Smith and Ragan open their book with a series of solid, foundational definitions. As they describe it, “instructional design” is “the systematic and reflective process of translating principles of learning and instruction into plans for instructional materials, activities, information resources, and evaluation” (p. 2). “Instruction” is defined (for the authors’ expressed purposes, at least) in part as relatively distinct from terms such as “training,” “teaching,” and “education.” The term “design,” in turn, Smith and Ragan note, “implies a systematic or intensive planning and ideation process prior to the development of something or the execution of some plan in order to solve a problem” (p. 4).
The authors go on to describe the instructional design process—or, rather, (indicating that there is no “one size fits all solution” to the design process), they offer a framework or guide to some of the more used/accepted approaches to the process. Smith and Ragan also qualify their descriptions by noting that, while the instructional design process “may often be portrayed as linear, in practice it is frequently iterative, moving back and forth between activities as the project develops” (p. 11).
The two foundational poles the authors present in the second chapter are rationalism–of which constructivism is one form, wherein “reason is the primary source of knowledge and that reality is constructed rather than discovered” (p .19)—and empiricism—”sometimes termed objectivism,… postulates that knowledge is acquired through experience…. [, and that] experience allows an individual to come to know a reality that is objective and singular” (p. 22).

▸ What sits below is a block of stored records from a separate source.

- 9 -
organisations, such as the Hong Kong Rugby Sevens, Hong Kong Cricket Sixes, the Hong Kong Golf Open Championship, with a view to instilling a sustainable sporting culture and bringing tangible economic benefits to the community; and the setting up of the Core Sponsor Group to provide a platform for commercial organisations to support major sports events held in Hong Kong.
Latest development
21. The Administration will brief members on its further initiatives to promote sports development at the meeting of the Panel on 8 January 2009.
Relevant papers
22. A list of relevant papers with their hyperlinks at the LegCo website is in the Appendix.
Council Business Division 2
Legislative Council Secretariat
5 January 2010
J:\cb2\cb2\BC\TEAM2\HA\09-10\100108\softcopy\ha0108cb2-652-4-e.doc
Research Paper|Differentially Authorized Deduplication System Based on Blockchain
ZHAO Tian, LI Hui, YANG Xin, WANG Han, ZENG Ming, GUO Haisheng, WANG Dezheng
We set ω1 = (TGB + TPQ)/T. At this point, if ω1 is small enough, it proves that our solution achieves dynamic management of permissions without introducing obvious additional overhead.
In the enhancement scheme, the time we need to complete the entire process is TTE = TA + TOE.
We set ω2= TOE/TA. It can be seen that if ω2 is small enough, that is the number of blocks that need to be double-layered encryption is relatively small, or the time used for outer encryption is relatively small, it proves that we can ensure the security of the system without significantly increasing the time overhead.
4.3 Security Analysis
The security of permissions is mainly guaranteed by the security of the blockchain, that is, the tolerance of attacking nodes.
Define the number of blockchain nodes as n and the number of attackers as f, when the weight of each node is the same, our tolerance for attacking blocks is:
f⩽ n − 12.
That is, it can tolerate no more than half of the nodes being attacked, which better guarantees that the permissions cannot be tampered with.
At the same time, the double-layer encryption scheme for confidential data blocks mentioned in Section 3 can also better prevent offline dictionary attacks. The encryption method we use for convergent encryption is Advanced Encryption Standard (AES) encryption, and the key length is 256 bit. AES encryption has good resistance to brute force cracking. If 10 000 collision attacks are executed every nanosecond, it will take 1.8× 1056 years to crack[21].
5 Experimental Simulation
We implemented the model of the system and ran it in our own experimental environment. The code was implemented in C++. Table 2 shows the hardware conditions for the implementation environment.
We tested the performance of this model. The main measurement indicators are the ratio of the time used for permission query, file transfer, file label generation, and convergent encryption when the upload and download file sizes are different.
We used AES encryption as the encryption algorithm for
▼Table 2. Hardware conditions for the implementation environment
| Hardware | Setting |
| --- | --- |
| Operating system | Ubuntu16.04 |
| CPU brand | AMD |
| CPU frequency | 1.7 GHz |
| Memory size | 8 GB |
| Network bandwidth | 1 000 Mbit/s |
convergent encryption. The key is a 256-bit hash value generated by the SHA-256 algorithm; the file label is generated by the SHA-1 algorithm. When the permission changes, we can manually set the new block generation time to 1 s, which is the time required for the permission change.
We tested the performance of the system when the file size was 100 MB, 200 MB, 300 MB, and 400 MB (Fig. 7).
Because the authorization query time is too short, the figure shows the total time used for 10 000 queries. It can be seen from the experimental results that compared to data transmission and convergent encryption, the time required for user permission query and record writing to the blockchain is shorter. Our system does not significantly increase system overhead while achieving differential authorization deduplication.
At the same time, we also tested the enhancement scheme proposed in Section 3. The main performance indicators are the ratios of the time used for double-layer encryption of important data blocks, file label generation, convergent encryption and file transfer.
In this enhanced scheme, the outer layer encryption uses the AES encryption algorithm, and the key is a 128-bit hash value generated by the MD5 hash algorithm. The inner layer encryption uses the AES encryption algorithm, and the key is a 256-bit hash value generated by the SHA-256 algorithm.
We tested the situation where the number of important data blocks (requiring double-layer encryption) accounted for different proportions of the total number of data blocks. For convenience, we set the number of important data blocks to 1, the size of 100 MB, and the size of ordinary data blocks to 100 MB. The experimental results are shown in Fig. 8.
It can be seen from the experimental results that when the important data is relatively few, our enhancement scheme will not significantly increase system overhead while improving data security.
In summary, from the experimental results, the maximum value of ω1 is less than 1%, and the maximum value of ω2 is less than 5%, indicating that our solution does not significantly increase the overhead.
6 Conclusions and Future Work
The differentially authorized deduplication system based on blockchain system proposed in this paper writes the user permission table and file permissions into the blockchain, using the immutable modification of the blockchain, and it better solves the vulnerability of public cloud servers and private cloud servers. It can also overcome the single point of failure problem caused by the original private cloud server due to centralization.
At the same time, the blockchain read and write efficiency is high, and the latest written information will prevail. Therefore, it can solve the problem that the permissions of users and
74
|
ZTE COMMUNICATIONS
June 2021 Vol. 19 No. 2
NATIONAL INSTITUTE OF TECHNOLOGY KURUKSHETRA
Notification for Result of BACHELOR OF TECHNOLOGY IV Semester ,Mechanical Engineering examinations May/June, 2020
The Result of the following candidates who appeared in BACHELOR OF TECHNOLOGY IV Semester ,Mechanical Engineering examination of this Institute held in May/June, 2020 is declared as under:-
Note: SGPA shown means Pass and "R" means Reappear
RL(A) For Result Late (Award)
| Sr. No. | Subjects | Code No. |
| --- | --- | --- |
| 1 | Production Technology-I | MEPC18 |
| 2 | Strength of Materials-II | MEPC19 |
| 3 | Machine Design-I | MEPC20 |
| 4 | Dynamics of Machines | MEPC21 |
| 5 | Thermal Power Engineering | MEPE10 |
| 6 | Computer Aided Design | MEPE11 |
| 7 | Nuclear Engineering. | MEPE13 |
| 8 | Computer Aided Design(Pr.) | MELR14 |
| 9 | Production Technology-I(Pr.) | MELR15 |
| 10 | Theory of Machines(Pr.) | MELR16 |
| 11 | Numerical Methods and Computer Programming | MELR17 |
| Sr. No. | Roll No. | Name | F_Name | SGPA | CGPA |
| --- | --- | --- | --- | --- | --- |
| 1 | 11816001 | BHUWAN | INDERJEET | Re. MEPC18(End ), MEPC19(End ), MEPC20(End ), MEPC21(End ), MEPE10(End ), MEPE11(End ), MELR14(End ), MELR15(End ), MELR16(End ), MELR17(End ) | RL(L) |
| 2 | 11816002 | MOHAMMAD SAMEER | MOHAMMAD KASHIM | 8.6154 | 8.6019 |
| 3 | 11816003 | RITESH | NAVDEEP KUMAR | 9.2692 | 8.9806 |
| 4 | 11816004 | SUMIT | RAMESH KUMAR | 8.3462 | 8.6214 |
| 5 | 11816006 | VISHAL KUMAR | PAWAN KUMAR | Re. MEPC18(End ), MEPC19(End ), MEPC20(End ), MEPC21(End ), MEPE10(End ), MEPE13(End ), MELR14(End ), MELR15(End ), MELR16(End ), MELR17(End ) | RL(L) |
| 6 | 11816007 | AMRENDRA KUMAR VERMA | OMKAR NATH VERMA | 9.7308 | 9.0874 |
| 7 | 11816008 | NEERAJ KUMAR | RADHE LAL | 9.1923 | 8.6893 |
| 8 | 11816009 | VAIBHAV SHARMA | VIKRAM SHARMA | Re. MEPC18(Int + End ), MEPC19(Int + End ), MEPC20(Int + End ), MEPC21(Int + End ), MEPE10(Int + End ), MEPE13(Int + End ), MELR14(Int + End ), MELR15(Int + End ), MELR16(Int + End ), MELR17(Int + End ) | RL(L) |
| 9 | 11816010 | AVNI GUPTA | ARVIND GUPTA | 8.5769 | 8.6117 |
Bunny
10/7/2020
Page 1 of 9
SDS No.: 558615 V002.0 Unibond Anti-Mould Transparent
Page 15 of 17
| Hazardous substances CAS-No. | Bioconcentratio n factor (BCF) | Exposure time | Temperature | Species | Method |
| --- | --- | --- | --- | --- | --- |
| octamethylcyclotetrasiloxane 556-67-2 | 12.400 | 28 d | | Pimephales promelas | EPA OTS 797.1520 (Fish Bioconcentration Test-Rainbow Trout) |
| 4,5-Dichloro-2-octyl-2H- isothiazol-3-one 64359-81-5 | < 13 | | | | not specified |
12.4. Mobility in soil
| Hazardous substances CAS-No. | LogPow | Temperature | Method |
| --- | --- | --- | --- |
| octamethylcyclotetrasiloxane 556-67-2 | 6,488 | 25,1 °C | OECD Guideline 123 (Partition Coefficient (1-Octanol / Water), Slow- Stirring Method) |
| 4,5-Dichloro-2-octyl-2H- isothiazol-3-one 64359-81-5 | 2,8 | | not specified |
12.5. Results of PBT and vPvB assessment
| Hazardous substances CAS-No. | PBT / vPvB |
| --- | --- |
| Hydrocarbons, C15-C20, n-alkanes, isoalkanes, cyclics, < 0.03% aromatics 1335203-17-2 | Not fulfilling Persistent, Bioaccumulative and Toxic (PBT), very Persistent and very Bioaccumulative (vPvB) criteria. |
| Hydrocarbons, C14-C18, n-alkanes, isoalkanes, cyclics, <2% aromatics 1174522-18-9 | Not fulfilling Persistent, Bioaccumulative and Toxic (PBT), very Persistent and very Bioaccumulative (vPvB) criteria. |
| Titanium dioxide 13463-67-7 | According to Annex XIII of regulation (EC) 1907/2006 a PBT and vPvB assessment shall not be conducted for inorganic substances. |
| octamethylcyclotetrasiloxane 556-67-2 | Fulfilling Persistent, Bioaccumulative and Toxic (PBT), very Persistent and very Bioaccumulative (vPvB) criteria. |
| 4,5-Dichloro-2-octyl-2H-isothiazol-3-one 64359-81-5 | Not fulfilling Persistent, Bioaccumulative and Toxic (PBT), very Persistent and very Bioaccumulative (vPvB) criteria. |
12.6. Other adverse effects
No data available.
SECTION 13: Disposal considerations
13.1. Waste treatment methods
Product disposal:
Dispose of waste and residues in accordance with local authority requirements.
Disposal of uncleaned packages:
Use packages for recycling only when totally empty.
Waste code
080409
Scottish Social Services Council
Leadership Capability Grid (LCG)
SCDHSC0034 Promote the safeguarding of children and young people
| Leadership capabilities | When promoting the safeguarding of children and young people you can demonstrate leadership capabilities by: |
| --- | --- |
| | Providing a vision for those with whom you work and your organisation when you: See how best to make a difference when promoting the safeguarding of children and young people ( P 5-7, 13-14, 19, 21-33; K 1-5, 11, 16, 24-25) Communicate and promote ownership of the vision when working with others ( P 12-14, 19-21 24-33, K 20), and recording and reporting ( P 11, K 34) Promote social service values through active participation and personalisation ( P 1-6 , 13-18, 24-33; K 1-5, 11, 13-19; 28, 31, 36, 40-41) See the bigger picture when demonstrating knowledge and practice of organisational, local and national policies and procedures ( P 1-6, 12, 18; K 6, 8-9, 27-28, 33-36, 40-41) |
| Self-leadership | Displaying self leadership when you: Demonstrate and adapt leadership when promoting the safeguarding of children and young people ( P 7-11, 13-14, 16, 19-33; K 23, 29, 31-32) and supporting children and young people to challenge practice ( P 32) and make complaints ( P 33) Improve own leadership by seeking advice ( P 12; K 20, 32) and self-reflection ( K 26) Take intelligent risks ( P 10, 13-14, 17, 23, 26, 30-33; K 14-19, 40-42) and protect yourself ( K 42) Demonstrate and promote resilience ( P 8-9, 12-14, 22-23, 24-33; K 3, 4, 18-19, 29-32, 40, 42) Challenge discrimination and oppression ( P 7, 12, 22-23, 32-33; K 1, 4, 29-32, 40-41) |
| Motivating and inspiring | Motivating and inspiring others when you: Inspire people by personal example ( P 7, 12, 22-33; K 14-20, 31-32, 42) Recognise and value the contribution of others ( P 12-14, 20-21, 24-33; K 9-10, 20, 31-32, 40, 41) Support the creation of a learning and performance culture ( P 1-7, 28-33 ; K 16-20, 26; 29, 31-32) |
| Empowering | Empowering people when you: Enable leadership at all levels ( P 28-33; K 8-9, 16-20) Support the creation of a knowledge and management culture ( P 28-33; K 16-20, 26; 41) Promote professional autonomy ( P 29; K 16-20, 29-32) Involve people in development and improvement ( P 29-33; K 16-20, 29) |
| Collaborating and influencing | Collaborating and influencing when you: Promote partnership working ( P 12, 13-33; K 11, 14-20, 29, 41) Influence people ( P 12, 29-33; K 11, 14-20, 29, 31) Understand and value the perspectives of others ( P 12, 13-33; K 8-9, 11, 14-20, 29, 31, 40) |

Smith and Ragan subcategorize Constructivism into individual constructivism, social constructivism, and contextualism. Between rationalism-constructivism and empiricism-objectivism, the authors place their own position, “‘Pragmatism,’ which might be considered a ‘middle ground’ between rationalism (constructivism) and empiricism…. Although pragmatists, like empiricists, believe that knowledge is acquired through experience, they believe that this knowledge is interpreted through reason and is temporary and tentative” (22).